Except for one, unlikely competitor – Google. I don’t know why Google decided to get into computing platform business themselves. Maybe it’s something Eric Schmidt learned, while he was on Apple board. Or maybe it was just a natural company evolution, after becoming the fabric of the Internet. But, as unlikely as it might have seemed just a few years ago, Google is the main competitor to Apple.
They are also gaining on Apple, and making Steve Jobs really pissed off and nervous about it.
Just look at Apple’s knee jerk reactions to every mention that Android is becoming bigger then iPhone. A number of pot shots Steve has taken at Google in his WWDC keynote. Banning Google’s AdMob network from iOS apps, with blatantly anticompetitive act, even at the risk of inviting federal scrutiny of your practices…
It shows that Apple feels really uneasy about Google. And they are right to feel that way. If only because of the speed Google’s main lightweight OS is evolving.
Last year, when iPhone OS 3 and iPhone 3GS launched, Android was at 1.5. A really crude, immature, not ready for wider adoption OS. But in the time it took Apple to create iOS4, Google went through Android 1.6, 2.0, 2.1, 2.2, and now has a powerful and easy to use smartphone OS. In the next 3-6 months they will transform this OS into a full fledged lightweight computing platform, that will work well on tablets, netbooks, TVs and other things.

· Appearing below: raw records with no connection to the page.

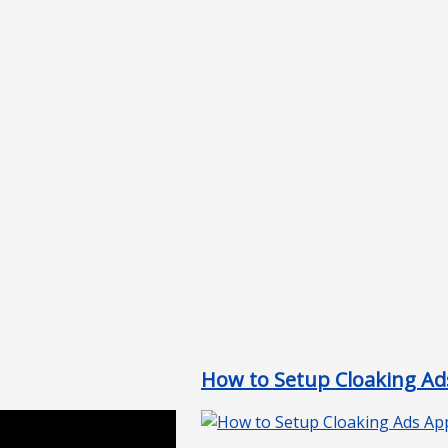
How to Setup Cloaking Ads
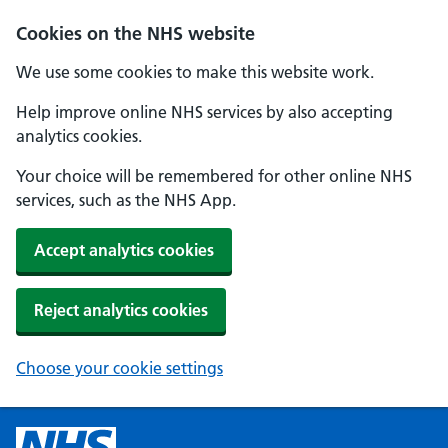
Cookies on the NHS website
We use some cookies to make this website work.
Help improve online NHS services by also accepting
analytics cookies.
Your choice will be remembered for other online NHS
services, such as the NHS App.
Accept analytics cookies
Reject analytics cookies
Choose your cookie settings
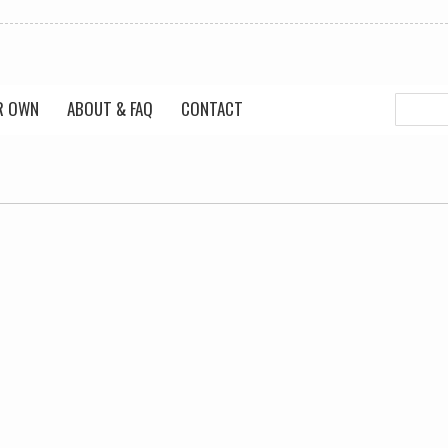
R OWN
ABOUT & FAQ
CONTACT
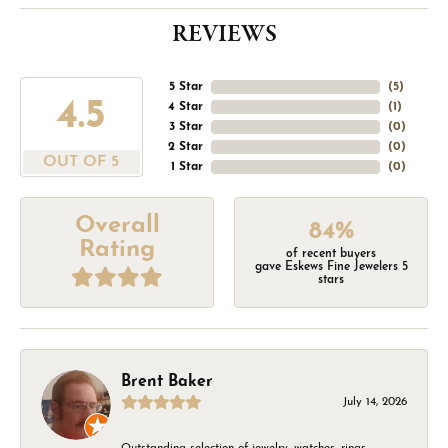
REVIEWS
5 Star
(
5
)
4.5
4 Star
(
1
)
3 Star
(
0
)
2 Star
(
0
)
OUT OF 5
1 Star
(
0
)
Overall
84%
Rating
of recent buyers
gave Eskews Fine Jewelers 5
stars
Brent Baker
July 14, 2026
Outstanding selection of jewelry, watches, rings,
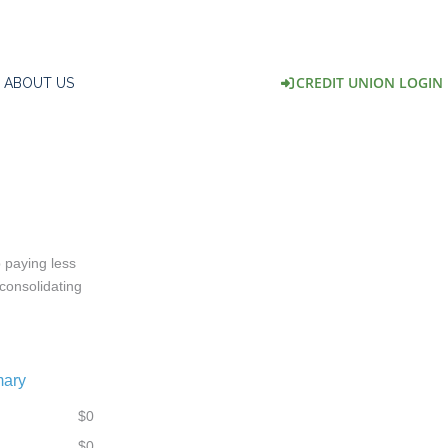
CREDIT UNION LOGIN
ABOUT US
 paying less
 consolidating
mary
$0
$0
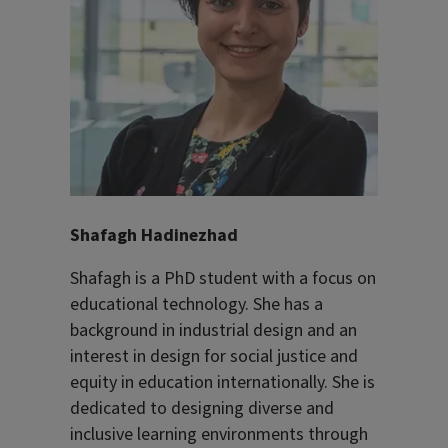
Shafagh Hadinezhad
Shafagh is a PhD student with a focus on
educational technology. She has a
background in industrial design and an
interest in design for social justice and
equity in education internationally. She is
dedicated to designing diverse and
inclusive learning environments through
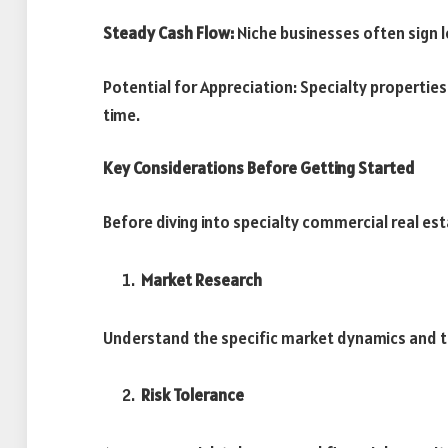
Steady Cash Flow:
Niche businesses often sign 
Potential for Appreciation: Specialty propertie
time.
Key Considerations Before Getting Started
Before diving into specialty commercial real est
Market Research
Understand the specific market dynamics and tr
Risk Tolerance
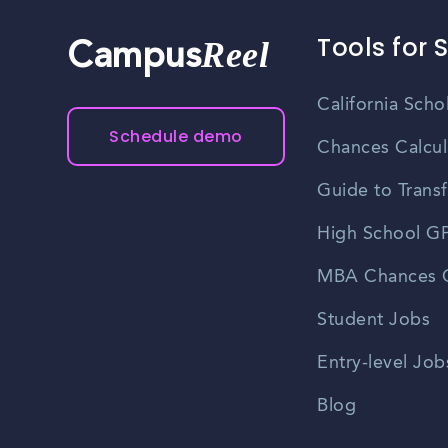
Tools for 
Reel
Campus
California Scho
Schedule demo
Chances Calcul
Guide to Transf
High School GP
MBA Chances C
Student Jobs
Entry-level Job
Blog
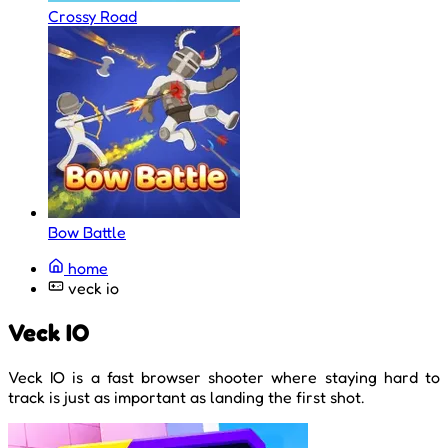
Crossy Road
Bow Battle
home
veck io
Veck IO
Veck IO is a fast browser shooter where staying hard to
track is just as important as landing the first shot.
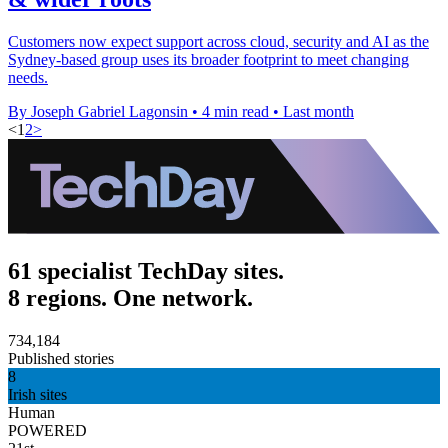
Customers now expect support across cloud, security and AI as the
Sydney-based group uses its broader footprint to meet changing
needs.
By Joseph Gabriel Lagonsin
•
4 min read
•
Last month
<
1
2
>
61 specialist TechDay sites.
8 regions. One network.
734,184
Published stories
8
Irish sites
Human
POWERED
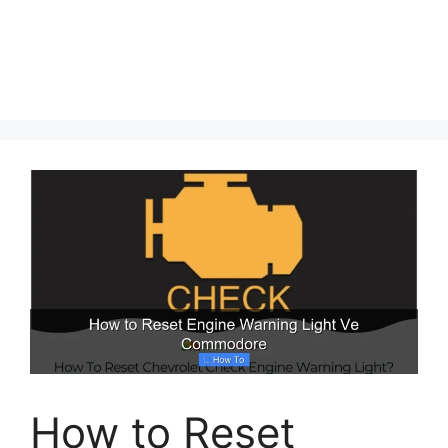
How to Reset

Apple still has at least 6 month lead over Google, but that’s a lot less of a breathing room then Apple would have had, if Google had stuck to it’s traditional business.
Anyway, I’m looking for a quite interesting Apple vs Google showdown this fall. And next year, when other competitors had time to process what just happened, and react to that, the fireworks will only get bigger.